Aim of the exercise: With pictures omitted, copy exactly the lines from the one containing "evergreen tree (bbox: 0,139,32,227) 28.42" through the end of the records below.
== Supplied data ==
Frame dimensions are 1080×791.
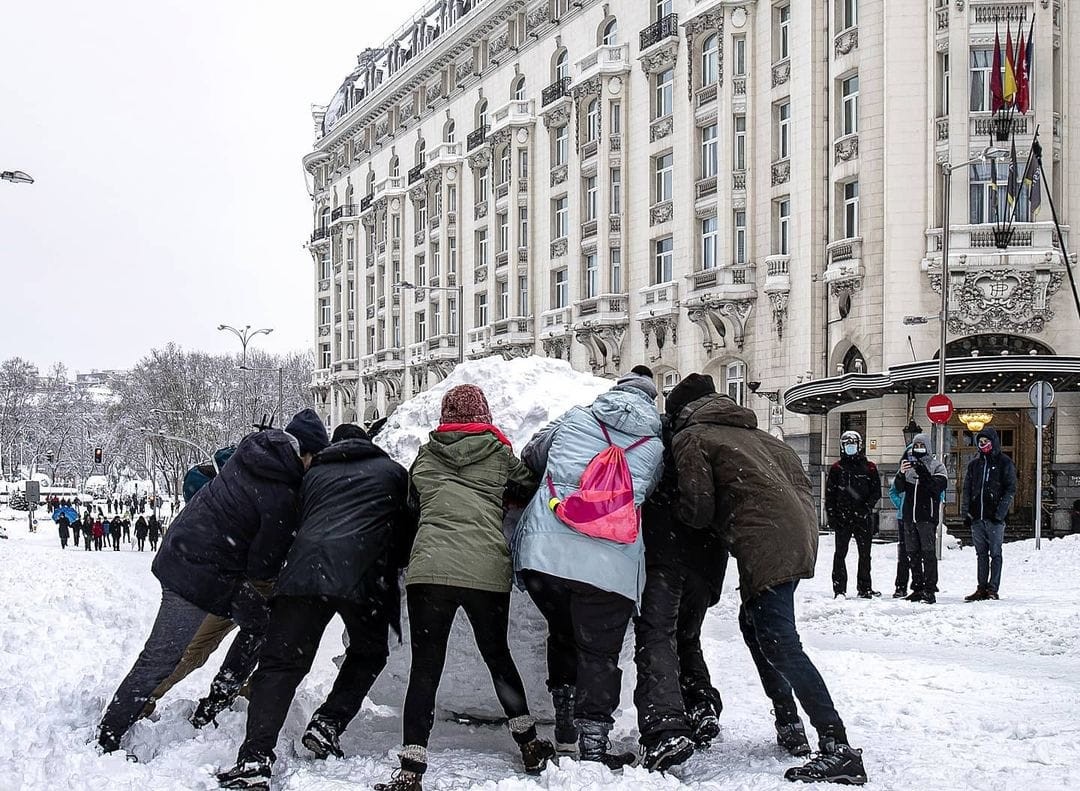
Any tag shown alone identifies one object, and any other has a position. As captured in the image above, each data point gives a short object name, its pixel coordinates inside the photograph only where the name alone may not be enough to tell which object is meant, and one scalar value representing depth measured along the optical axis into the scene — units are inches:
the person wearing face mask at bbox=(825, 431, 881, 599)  520.4
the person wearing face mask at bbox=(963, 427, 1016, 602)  490.9
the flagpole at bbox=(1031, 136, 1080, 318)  1020.5
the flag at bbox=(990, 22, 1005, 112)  1054.4
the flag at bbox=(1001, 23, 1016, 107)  1052.5
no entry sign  856.3
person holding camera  502.9
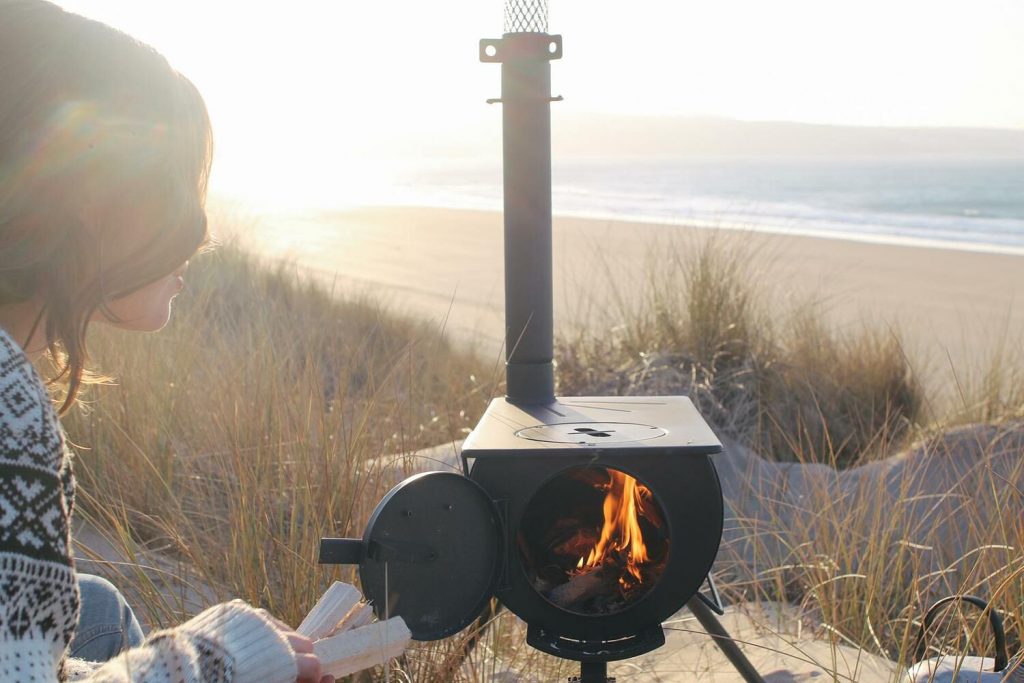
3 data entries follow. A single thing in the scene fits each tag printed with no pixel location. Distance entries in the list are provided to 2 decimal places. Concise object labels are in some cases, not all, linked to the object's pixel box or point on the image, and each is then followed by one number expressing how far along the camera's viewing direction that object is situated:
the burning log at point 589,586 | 1.68
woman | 0.97
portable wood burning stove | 1.47
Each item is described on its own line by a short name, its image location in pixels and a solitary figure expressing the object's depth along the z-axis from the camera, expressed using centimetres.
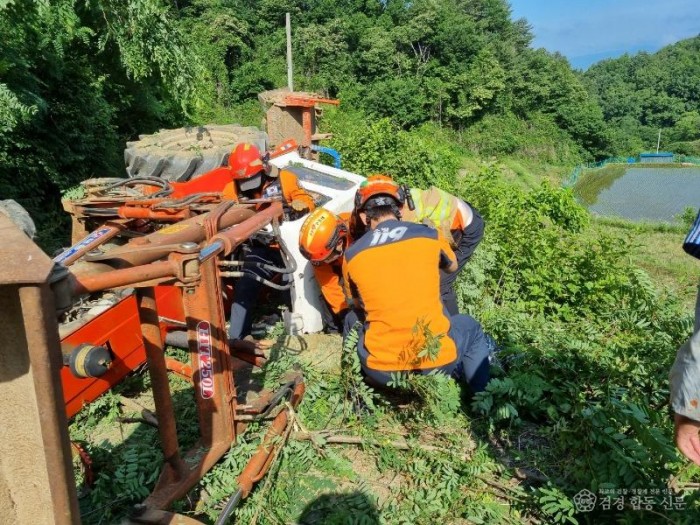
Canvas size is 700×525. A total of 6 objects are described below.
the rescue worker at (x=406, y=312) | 303
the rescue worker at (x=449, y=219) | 404
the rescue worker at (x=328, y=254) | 367
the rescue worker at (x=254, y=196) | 427
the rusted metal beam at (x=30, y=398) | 117
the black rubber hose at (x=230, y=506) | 232
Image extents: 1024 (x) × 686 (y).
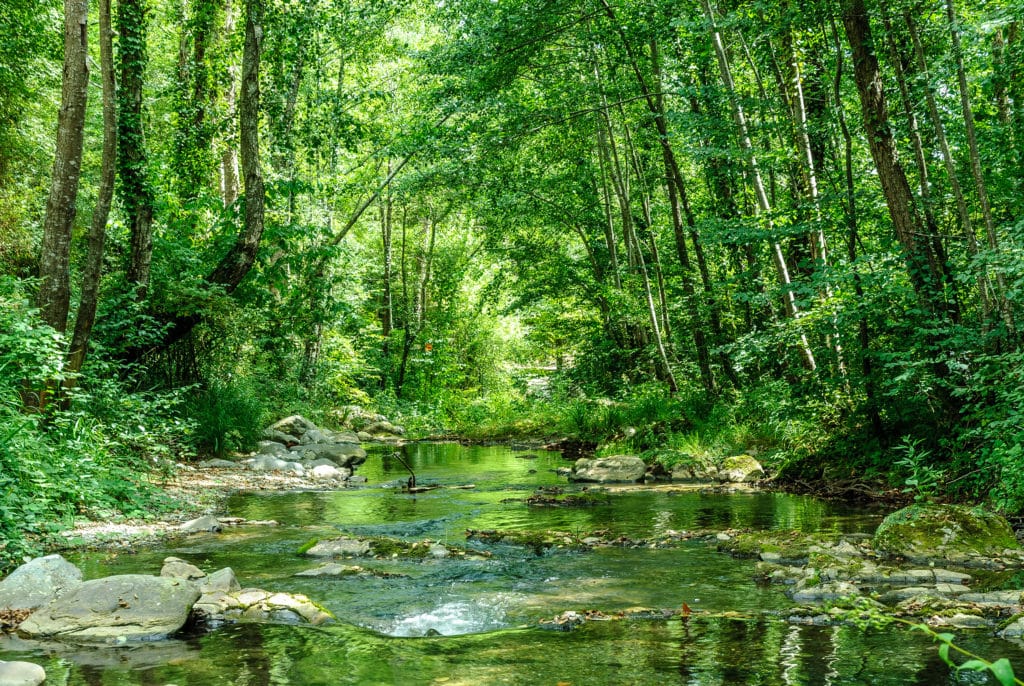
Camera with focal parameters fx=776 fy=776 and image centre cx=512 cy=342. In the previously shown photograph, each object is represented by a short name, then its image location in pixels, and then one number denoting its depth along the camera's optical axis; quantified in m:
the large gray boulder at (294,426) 15.58
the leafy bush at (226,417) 12.44
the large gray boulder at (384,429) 22.86
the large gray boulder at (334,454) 13.95
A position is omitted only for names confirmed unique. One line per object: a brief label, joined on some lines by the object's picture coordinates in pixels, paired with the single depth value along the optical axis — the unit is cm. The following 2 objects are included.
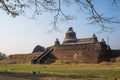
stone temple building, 5200
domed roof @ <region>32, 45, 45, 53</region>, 7519
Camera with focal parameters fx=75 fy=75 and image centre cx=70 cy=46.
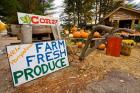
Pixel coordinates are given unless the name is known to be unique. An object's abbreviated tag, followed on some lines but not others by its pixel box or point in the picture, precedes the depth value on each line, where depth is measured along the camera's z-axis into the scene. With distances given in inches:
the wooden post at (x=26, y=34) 58.1
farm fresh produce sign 51.3
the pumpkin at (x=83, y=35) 119.3
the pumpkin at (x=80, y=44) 111.5
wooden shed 278.5
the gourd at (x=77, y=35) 120.0
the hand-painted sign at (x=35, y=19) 57.0
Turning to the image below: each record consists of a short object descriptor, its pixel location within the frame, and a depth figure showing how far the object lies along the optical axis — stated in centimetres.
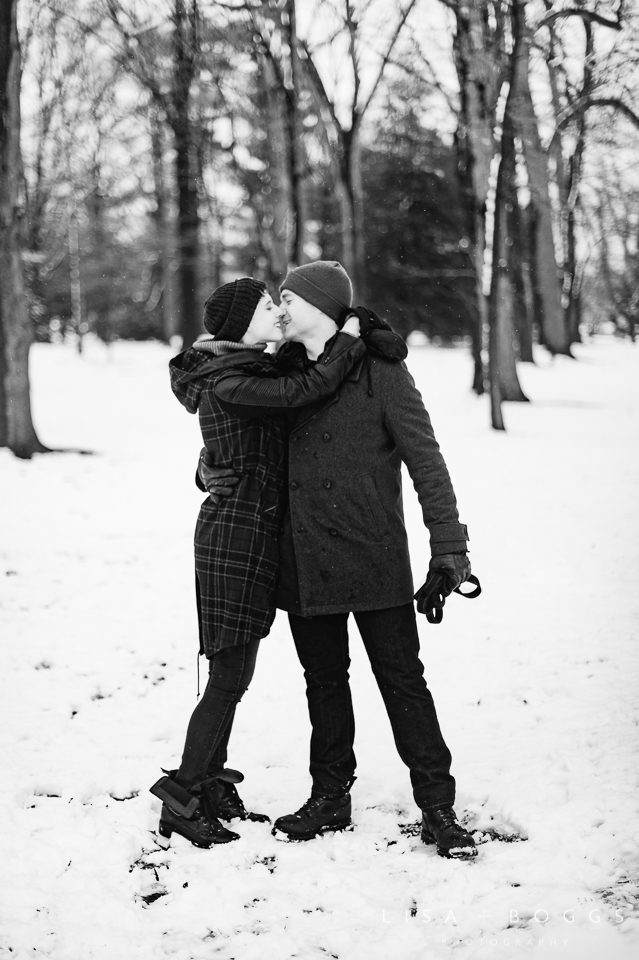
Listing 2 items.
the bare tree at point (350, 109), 1481
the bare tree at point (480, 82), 1226
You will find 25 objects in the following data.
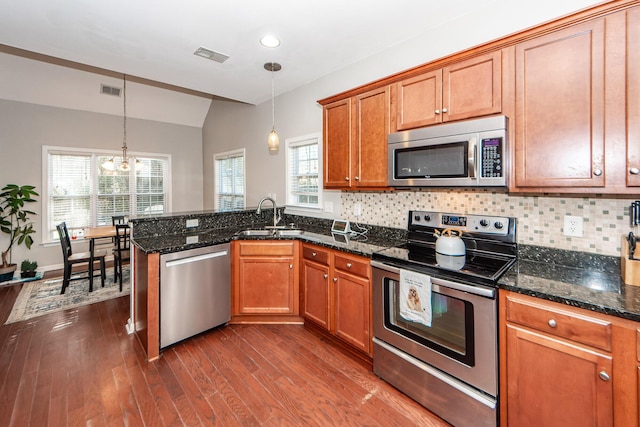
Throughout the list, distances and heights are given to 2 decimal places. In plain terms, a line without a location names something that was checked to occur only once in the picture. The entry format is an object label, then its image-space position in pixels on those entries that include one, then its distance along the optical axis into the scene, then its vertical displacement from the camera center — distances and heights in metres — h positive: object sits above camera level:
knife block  1.42 -0.30
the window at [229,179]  5.26 +0.63
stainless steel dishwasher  2.45 -0.72
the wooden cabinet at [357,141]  2.42 +0.62
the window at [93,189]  5.14 +0.46
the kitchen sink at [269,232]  3.00 -0.24
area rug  3.31 -1.08
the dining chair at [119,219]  5.04 -0.12
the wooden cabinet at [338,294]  2.29 -0.72
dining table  3.93 -0.31
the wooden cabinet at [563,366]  1.23 -0.73
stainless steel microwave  1.78 +0.37
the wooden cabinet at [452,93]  1.82 +0.80
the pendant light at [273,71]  3.04 +1.58
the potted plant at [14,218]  4.46 -0.08
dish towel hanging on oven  1.79 -0.56
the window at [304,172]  3.59 +0.50
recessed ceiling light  2.56 +1.54
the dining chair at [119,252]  3.98 -0.57
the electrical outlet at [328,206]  3.39 +0.05
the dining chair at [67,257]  3.84 -0.62
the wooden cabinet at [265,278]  2.90 -0.68
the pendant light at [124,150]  4.94 +1.20
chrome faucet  3.60 -0.11
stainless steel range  1.60 -0.65
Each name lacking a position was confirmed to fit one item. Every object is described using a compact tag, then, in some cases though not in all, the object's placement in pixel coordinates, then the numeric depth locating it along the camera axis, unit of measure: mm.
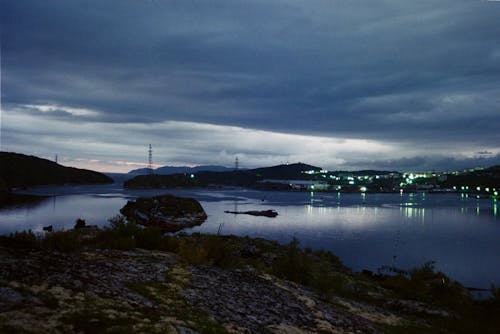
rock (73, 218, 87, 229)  58825
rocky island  79188
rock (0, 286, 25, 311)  5847
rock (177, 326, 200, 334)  6403
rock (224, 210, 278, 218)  102712
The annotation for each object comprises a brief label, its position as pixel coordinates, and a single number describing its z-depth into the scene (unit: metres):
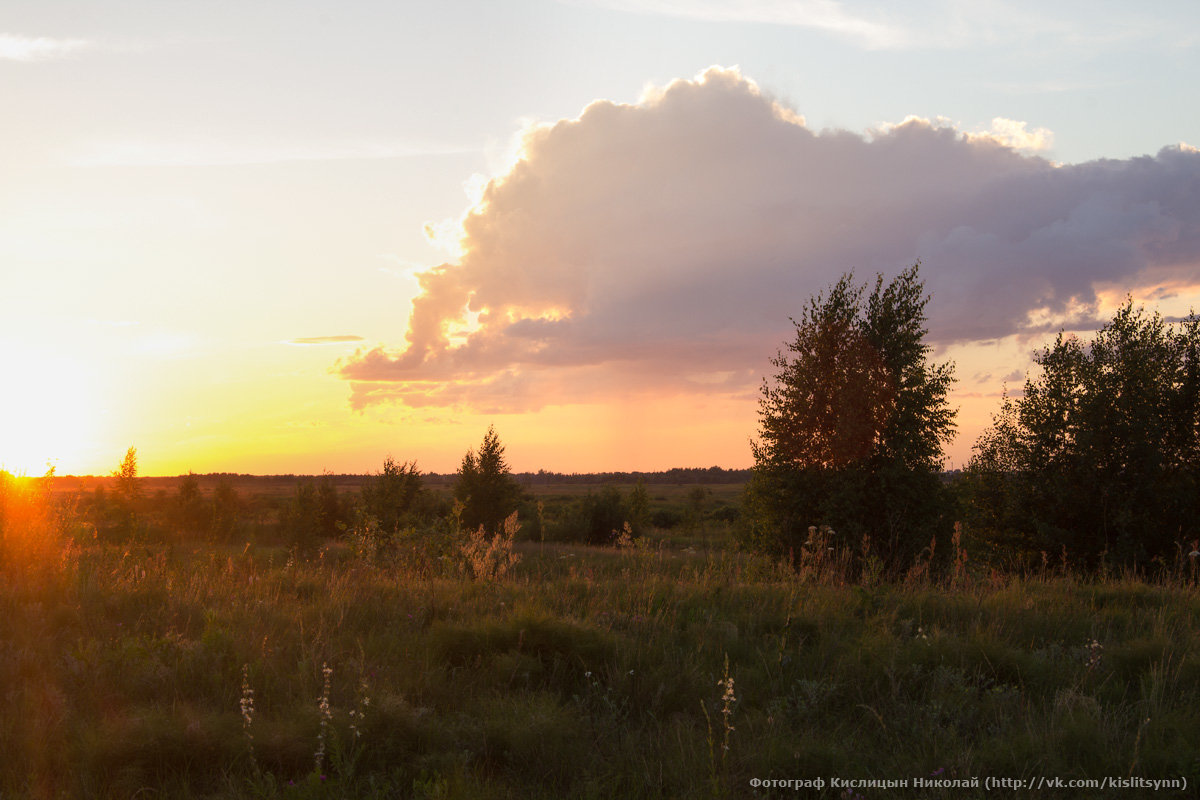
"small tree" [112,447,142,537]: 35.06
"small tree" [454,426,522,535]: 37.91
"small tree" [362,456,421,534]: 36.03
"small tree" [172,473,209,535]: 42.38
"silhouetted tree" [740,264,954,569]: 18.62
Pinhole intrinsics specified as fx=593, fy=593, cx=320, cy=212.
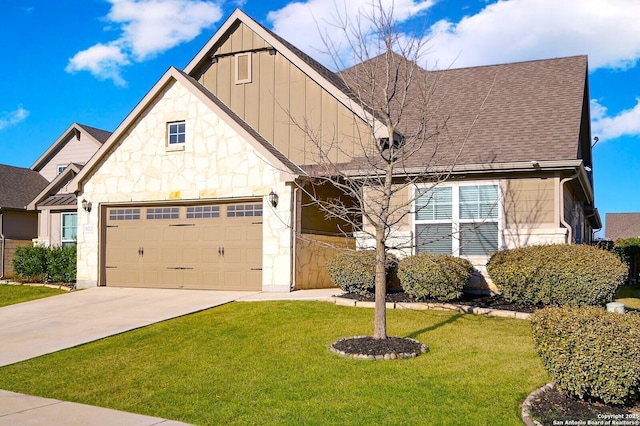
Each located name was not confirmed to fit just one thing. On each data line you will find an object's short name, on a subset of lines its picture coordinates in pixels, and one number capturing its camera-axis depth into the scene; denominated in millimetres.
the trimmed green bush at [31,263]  20156
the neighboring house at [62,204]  22789
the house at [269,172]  13742
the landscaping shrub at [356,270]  12969
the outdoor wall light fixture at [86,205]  17828
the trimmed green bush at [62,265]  19078
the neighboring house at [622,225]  54188
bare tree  9133
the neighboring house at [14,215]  23953
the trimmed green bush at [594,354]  5841
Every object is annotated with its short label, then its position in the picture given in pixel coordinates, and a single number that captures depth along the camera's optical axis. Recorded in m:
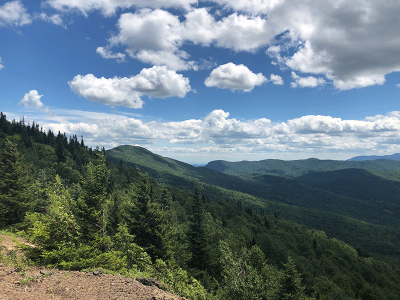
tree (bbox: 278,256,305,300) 25.62
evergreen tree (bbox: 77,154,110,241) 19.09
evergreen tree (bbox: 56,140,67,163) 125.97
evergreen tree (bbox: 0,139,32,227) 28.42
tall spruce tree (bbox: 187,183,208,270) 32.22
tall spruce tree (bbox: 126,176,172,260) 23.20
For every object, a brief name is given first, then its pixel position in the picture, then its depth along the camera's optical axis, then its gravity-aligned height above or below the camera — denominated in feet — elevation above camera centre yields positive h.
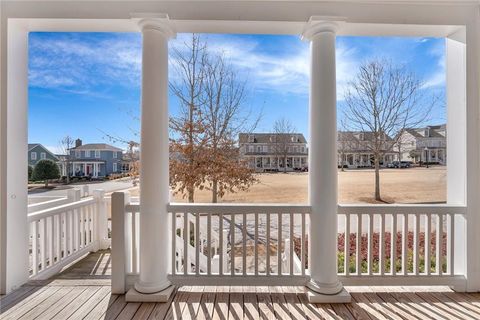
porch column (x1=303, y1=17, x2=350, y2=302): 6.83 +0.16
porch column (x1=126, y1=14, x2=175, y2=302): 6.84 +0.23
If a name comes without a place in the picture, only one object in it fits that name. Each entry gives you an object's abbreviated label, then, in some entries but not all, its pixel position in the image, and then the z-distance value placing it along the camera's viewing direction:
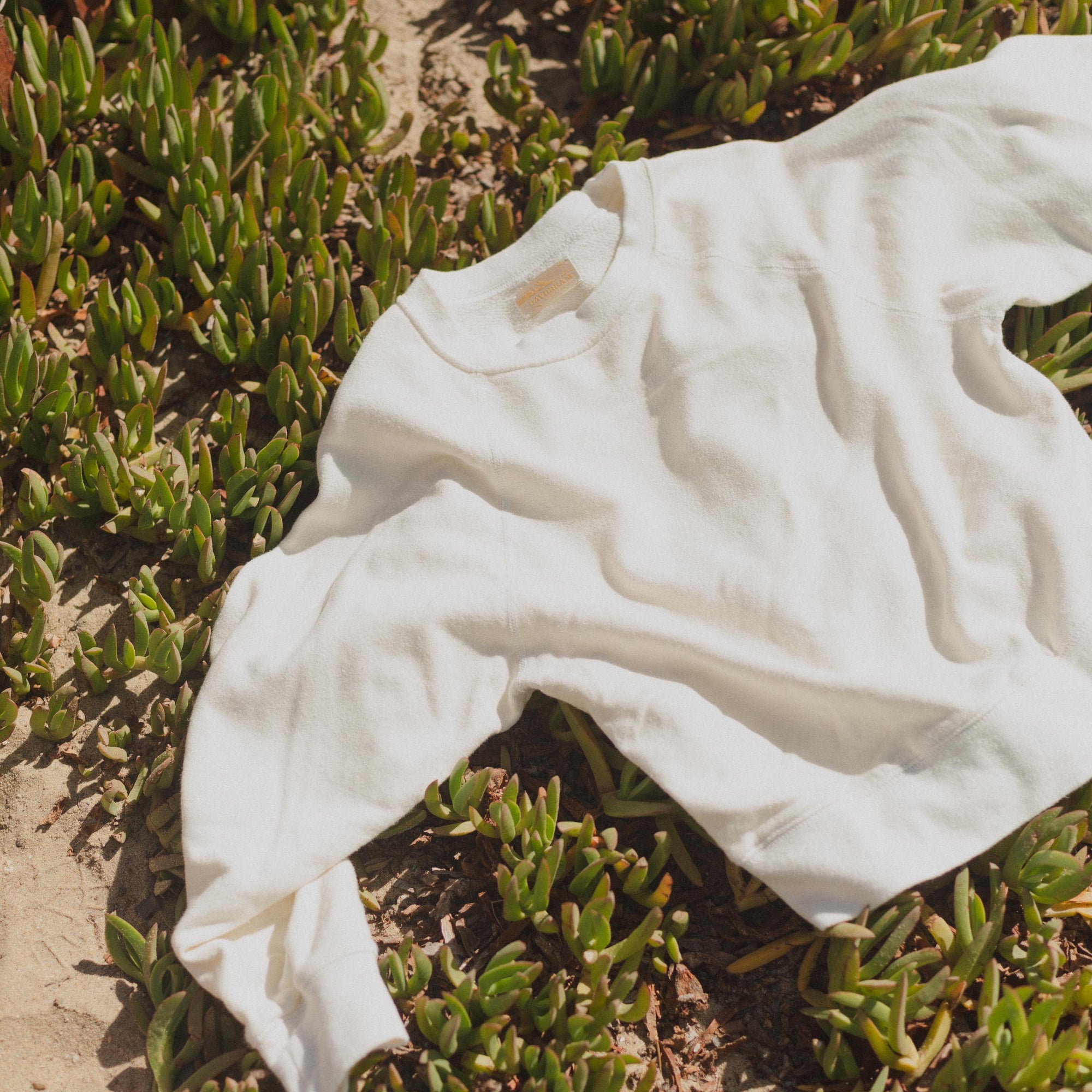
===
Output below:
evergreen tree (bbox: 0,139,32,227) 28.42
tall spruce tree (bbox: 187,183,208,270) 32.22
tall spruce tree (bbox: 126,176,172,260) 23.20
For every object, a brief name is given first, then its pixel position in the picture, then its depth along the camera's optical axis, then its gravity-aligned height above or below the camera — denominated in feet — elevation above camera centre yields positive h.
porch column (x1=303, y1=17, x2=350, y2=302): 6.83 +0.16
porch column (x1=126, y1=14, x2=175, y2=302): 6.84 +0.23
If a name comes without a place in the picture, only one object in it fits that name. Each entry gives you an object's abbreviated label, then, in some entries but not all, its pixel position in the image, and then the z-distance value placing it along the camera's viewing direction:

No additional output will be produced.